Tax expert Calvin Johnson testified before the U.S. Government Affairs Committee in 2003 taking to task the relationships of public accountants and the tax shelter industry. Johnson, a law professor at the University of Texas at Austin told the Senate panel that writing “tax shelters has done real damage to the tax system and allowed many taxpayers who should pay income taxes of 35 percent to pay 10 percent.” The tax base has eroded as a consequence, he noted.
The tax system is yet another system that has been so bastardized from original form, it bears no resemblance to a system at all. It is a jumble of instructions, a wilderness of tangled vines only the bravest of us would dare venture into without software or a battery of lawyers and accountants.

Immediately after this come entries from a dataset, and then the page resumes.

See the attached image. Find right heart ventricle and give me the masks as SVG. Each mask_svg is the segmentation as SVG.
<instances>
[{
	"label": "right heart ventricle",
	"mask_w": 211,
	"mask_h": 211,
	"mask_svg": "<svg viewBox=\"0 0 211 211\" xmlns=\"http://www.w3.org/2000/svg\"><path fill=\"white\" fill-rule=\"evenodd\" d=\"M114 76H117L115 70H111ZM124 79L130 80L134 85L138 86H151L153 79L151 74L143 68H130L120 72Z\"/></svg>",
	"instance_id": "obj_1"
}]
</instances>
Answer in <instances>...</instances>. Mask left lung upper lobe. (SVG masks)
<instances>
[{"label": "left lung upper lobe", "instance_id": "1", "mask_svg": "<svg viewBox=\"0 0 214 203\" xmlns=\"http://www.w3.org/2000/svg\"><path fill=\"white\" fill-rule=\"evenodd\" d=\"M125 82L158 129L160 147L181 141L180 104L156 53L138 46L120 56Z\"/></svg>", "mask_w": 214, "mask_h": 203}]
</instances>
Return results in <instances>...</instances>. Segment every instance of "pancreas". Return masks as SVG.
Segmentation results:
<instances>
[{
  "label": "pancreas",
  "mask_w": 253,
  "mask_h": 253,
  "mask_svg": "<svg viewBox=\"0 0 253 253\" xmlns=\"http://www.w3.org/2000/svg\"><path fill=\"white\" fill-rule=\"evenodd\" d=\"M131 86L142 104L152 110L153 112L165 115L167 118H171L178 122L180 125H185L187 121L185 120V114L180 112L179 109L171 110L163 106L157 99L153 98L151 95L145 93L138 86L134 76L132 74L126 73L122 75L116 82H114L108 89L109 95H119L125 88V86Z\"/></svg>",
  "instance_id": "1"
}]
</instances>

What’s more, the tax system is drastically out of step with the rest of the world. As business continues to shift from national to global in scope, the observable trend toward an ever more complicated taxing formula is doomed. The government’s round-the-calendar attempts to bring ever greater precision to extracting the perfect, yet optimal amount of taxes from every individual to achieve some vague notion of fairness, flies in the face of logic and world trends.
If taxes were paid through an automated system built around seamless and invisible processes, the system might have a chance to survive. However, the current adversarial model, which is based on minutely detailed tax codes backed up with forced compliance, is a system that can’t last. Small businesses, in particular, await this day.
A View from the Future
People in the future will look back at this era and use our tax code as an example of the ultimate stupid system.
The IRS Tax Code ultimately will take its place alongside phrenology and alchemy in insipid history. Most embarrassing for the several generations that have endured the growing encyclopedia of code is taxpayers ultimately pick up the cost of the multi-billion industry devoted to divining its meaning. We had not come far, historians will say. Before the invention of the wheel, cavemen carried everything on their backs. So do we.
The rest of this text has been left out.